I have simplified the data by taking mean and standard deviation of all 12 months (e.g. Jan_Mean, Feb_mean,....Dec_mean & Jan_sd, Feb_sd,.... Dec_sd - total 24 variables). The simplified data resembles to that of multivariate timeseries.
My aim is to cluster the areas which have similar growing conditions. I am using k-means for the same. However, the new data structure have a high correlation coefficient between months and this expected because of the Phenology (Plant growth starts when temperature reaches >=6 degrees in Spring and reaches its peak in July and then goes down by the end of the year). I dont want to lose the importance of each month.
However, k-means has difficulty managing columns with a high correlation coefficient, as it gives more weight to those columns. This can be corrected by substituting Mahalanobis distance for Euclidean distance, but due to the complexity of the calculation, I cannot employ this solution. Therefore, I require your help in addressing the correlation issue so that I can reduce correlation and use the default distance.

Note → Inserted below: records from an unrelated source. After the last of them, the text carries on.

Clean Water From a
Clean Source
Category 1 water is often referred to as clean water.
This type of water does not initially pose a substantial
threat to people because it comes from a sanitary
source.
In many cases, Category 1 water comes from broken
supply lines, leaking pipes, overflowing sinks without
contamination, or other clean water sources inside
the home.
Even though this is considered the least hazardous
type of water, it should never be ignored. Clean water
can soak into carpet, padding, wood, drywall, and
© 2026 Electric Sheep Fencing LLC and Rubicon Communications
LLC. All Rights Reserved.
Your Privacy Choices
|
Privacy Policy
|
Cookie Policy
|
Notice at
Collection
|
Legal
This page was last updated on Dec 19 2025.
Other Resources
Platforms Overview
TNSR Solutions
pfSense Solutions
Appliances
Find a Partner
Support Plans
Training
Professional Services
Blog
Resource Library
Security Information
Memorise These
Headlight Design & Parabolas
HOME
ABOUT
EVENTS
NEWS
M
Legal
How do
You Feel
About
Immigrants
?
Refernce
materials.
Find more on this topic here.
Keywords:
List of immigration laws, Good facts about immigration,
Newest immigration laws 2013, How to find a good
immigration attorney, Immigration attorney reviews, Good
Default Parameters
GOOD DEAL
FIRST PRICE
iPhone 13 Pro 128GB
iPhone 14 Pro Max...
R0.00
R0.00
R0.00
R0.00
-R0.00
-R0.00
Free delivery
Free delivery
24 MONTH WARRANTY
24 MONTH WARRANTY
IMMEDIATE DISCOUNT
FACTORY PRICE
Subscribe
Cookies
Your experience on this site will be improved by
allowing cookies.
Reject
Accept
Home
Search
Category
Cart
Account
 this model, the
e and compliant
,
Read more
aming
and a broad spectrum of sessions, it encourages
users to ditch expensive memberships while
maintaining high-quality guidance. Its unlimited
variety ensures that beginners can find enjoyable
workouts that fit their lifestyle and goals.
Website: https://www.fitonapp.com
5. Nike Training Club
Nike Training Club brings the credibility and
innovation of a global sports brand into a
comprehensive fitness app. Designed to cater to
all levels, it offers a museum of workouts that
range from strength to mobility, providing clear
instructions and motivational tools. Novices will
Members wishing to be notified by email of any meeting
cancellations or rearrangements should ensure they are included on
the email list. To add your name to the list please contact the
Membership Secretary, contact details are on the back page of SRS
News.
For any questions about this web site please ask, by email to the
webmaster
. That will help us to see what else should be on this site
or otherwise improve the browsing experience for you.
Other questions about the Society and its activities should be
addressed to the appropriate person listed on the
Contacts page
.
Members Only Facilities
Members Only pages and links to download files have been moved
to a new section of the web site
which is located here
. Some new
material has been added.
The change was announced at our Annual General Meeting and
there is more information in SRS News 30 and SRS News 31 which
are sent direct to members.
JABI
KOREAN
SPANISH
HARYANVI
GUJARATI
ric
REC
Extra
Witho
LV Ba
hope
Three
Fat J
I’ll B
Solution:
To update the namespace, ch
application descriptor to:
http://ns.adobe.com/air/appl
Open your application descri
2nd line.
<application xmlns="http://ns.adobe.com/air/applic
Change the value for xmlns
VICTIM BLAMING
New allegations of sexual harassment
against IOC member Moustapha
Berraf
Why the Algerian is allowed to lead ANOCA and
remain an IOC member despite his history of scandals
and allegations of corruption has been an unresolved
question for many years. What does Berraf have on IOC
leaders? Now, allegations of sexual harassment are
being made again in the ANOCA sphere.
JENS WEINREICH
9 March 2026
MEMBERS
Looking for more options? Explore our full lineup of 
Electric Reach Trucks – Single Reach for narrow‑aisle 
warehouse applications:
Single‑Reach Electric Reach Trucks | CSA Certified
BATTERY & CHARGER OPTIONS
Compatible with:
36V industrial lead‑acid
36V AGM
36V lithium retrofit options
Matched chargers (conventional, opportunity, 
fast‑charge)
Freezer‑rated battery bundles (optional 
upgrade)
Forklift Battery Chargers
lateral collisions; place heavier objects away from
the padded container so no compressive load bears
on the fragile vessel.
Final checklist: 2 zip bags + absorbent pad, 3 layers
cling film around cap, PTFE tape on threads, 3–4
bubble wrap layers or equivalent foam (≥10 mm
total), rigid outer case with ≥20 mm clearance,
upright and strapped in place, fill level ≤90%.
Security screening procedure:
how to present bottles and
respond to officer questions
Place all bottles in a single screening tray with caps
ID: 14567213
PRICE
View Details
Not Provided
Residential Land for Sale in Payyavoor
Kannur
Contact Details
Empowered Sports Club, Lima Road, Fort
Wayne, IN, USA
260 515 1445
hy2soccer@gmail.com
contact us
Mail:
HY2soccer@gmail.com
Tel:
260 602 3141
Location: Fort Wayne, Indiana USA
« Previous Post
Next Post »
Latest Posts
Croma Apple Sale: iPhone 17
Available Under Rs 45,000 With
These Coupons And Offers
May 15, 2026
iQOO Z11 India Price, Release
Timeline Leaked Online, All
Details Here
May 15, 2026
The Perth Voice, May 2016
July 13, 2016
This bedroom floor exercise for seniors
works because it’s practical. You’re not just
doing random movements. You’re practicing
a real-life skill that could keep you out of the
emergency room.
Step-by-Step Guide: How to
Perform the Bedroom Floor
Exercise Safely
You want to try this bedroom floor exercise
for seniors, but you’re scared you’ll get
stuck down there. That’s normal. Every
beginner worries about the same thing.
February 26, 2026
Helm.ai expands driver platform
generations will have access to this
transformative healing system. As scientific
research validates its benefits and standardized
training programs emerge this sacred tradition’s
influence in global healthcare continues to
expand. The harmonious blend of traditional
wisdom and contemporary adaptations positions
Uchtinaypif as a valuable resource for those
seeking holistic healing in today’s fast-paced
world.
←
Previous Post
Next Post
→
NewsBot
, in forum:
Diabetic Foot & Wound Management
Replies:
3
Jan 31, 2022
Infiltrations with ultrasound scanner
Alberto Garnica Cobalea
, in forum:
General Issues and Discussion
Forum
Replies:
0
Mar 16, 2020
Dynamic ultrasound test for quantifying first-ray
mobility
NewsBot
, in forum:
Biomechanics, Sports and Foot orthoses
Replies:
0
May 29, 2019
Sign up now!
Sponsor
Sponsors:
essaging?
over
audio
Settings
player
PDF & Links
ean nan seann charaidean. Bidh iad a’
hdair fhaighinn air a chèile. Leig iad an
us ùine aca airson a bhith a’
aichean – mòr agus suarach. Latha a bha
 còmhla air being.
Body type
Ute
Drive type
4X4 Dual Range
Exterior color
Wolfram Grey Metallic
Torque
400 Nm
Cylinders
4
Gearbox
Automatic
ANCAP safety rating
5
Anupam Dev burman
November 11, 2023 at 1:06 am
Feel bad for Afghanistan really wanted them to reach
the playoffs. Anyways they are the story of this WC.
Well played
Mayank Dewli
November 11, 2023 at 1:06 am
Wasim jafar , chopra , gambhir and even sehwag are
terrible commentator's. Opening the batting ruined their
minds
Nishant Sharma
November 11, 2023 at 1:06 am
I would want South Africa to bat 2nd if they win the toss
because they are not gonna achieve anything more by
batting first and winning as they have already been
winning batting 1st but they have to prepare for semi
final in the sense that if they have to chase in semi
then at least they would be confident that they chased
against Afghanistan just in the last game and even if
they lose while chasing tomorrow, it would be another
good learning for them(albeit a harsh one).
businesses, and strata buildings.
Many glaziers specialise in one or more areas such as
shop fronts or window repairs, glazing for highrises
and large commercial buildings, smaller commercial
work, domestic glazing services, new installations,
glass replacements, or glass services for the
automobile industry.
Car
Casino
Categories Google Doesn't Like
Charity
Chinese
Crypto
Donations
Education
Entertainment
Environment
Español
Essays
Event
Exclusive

I have attempted to aggregate the months by developing seasons/Phenology (by taking the mean and standard deviation) - despite this, there is still a high correlation between some seasons, whereas the correlation between the majority of seasons is moderate (>0.7).
Can I take a month difference (current-previous) to significantly minimize the correlation?
As the data is of the panel form, I would also like to include within-year variations (annual mean and standard deviation e.g. Year2001_mean, Year2002_mean,.....)?
I sincerely need your advice.